[Aim of the task] Count the lines in the records that contain the string "radius", treating case as significant, and reply with only the number.

[Data section]
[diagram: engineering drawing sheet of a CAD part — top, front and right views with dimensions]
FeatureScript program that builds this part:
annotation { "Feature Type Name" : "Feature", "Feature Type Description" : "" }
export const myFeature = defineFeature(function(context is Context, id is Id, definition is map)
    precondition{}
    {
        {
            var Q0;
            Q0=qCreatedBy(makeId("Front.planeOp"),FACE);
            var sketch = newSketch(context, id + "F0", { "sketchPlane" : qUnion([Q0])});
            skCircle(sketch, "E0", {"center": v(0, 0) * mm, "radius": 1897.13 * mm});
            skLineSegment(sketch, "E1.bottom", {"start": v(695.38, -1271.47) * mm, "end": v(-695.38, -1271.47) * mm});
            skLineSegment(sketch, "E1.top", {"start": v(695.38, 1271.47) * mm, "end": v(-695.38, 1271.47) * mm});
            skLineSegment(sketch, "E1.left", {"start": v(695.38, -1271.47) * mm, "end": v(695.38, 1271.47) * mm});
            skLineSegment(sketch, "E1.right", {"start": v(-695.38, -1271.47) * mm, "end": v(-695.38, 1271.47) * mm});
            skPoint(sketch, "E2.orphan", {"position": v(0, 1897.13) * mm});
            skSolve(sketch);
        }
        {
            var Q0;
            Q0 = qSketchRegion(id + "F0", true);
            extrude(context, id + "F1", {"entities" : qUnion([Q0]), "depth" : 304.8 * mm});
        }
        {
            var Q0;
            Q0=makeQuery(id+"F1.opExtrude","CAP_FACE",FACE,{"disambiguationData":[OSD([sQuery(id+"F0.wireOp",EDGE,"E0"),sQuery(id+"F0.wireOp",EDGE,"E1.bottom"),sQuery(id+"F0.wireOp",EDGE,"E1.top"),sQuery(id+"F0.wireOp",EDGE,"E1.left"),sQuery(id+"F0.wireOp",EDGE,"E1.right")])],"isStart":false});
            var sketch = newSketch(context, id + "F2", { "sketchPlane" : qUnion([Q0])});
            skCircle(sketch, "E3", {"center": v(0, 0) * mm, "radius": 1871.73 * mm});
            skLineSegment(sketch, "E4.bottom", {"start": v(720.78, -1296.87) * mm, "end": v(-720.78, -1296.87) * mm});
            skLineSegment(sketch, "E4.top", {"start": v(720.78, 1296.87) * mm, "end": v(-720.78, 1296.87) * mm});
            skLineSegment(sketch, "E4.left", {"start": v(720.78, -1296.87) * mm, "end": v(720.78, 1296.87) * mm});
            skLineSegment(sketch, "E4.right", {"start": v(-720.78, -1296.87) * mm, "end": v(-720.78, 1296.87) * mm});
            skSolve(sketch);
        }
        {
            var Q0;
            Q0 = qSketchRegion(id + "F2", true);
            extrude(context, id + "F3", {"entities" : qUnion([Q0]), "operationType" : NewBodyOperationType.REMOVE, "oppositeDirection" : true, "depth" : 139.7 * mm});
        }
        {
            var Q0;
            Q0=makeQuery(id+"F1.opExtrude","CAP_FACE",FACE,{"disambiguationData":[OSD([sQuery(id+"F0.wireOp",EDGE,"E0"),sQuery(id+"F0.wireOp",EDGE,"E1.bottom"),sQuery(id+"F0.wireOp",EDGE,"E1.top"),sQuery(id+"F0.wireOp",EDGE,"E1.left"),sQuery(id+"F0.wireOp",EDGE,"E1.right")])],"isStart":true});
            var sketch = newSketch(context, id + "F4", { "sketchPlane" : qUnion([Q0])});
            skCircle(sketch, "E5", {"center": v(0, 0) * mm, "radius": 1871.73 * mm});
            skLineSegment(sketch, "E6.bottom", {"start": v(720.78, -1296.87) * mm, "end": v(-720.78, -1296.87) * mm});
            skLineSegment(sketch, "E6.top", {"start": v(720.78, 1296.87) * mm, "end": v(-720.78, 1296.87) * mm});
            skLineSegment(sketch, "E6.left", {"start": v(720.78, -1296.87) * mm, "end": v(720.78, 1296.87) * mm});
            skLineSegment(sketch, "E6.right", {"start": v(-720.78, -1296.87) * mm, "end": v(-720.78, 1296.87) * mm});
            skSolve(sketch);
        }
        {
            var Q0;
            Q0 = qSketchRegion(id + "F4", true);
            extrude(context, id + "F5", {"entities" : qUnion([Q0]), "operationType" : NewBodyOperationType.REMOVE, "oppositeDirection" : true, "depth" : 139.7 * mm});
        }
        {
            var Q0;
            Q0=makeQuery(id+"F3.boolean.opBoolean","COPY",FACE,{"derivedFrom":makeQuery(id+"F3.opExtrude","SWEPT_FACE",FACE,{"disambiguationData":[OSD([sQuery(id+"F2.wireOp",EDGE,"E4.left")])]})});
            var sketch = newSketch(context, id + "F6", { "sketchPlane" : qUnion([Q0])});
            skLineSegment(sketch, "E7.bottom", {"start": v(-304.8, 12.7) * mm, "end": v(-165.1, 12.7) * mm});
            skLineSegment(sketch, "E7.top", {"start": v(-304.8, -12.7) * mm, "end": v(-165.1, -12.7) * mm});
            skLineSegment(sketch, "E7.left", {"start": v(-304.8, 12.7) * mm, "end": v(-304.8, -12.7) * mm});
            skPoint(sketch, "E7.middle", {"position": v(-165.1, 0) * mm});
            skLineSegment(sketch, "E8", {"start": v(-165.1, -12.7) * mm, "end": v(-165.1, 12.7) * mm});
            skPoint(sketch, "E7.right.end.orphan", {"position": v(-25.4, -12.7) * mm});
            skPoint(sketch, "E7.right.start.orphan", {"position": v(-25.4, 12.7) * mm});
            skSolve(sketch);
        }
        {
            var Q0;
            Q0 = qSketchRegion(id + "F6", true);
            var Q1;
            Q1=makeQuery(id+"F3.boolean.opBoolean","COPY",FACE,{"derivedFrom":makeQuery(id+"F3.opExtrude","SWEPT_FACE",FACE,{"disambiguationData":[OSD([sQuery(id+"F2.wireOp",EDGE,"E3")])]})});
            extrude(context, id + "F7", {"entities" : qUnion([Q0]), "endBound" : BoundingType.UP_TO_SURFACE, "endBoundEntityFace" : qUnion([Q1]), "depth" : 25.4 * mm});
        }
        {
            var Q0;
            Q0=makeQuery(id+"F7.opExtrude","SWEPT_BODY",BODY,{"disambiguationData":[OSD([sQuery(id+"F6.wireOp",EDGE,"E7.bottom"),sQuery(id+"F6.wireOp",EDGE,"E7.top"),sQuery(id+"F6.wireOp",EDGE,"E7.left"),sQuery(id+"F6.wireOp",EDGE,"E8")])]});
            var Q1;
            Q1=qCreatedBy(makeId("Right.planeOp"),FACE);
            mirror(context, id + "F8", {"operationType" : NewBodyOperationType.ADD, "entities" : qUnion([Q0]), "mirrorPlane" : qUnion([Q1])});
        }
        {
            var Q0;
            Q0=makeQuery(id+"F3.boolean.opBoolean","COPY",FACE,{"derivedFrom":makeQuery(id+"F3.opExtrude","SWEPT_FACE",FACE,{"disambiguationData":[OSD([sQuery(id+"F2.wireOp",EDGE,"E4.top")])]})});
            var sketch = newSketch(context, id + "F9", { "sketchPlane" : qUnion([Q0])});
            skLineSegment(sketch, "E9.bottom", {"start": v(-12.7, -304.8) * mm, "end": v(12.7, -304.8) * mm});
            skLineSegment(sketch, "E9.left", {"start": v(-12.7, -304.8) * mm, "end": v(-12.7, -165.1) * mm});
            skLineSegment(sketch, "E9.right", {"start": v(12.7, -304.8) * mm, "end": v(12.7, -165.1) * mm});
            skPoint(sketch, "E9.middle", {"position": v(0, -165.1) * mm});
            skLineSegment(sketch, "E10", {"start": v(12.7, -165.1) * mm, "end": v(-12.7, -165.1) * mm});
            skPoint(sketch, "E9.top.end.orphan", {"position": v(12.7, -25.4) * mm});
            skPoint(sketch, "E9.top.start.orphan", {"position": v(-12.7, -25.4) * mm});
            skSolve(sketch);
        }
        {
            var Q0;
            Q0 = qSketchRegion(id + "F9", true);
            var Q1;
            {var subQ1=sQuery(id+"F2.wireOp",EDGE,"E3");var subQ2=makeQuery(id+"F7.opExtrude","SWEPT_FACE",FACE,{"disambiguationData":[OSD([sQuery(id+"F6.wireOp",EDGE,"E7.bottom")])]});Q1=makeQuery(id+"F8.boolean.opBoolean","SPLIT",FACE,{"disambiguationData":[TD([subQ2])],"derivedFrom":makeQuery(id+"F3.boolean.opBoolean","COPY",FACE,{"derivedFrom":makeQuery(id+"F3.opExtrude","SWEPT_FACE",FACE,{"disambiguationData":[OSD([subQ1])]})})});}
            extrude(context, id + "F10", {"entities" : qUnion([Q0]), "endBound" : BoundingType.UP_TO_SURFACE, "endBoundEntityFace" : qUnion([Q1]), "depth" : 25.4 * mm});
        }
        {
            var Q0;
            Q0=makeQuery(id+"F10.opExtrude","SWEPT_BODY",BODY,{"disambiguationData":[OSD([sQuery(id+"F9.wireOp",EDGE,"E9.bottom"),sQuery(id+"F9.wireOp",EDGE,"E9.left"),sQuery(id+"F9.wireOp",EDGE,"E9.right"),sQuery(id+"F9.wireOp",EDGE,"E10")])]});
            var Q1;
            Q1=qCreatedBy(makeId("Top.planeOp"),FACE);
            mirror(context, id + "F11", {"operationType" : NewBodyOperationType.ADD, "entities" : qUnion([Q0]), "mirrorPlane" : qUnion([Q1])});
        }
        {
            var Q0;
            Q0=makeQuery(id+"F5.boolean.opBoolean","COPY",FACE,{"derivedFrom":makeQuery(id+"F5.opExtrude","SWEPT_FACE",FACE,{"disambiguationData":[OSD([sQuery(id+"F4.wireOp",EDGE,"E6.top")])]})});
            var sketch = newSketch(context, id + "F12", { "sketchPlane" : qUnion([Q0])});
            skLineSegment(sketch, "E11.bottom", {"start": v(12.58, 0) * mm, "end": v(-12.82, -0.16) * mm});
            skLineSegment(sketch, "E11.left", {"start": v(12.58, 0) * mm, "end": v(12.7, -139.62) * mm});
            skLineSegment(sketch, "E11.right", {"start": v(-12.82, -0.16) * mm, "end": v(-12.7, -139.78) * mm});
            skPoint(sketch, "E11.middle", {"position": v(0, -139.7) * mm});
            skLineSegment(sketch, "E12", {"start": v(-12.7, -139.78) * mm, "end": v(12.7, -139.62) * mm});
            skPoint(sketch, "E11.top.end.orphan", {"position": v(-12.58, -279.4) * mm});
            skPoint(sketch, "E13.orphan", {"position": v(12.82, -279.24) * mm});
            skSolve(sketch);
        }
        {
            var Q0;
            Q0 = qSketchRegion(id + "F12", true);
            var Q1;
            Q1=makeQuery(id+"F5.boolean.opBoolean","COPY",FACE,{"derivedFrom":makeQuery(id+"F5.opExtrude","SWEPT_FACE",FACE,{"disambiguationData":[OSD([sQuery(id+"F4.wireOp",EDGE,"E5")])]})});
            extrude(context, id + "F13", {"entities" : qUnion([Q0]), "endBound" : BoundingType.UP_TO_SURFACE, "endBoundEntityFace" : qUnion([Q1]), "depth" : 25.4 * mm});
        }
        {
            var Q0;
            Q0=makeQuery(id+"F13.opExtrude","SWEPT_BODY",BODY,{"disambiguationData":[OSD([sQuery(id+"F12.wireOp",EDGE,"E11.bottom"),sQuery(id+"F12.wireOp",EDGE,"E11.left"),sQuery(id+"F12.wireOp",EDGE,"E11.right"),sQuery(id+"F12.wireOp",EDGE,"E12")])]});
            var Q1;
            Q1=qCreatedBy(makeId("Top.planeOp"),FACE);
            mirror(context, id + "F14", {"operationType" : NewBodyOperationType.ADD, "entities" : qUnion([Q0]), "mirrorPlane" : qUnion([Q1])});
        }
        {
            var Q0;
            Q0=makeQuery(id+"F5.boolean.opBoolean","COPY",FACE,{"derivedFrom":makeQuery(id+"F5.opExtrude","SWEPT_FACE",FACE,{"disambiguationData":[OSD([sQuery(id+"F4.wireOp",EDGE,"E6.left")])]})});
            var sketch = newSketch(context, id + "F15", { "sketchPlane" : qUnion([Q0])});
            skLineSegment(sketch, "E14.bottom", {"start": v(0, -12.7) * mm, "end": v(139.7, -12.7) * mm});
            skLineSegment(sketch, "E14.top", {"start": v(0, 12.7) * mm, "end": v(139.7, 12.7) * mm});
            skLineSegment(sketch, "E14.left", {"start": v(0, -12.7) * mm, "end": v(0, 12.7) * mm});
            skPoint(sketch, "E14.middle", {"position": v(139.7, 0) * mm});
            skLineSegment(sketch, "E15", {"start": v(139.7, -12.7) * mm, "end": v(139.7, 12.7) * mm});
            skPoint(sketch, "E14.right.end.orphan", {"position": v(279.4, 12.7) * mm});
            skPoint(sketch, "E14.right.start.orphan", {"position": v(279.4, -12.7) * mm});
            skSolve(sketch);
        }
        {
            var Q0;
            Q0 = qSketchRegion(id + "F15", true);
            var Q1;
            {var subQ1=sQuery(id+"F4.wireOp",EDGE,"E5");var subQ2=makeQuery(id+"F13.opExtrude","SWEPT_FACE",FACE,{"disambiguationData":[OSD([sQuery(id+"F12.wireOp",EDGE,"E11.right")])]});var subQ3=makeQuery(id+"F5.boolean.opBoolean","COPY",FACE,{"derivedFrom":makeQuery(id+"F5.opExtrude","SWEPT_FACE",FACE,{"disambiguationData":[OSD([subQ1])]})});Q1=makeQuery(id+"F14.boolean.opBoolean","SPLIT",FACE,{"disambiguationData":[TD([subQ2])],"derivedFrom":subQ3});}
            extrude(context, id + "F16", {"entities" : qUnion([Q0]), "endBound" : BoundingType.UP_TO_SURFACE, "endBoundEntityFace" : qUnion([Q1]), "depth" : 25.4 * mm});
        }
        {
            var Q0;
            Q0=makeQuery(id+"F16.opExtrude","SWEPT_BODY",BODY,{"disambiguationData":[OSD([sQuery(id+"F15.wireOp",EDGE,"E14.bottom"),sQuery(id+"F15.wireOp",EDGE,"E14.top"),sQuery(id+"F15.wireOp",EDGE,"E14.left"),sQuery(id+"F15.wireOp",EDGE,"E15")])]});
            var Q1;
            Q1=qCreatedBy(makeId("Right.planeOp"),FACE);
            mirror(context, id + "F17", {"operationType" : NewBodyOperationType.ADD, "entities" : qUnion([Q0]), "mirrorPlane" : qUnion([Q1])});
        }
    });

[Exercise output] 3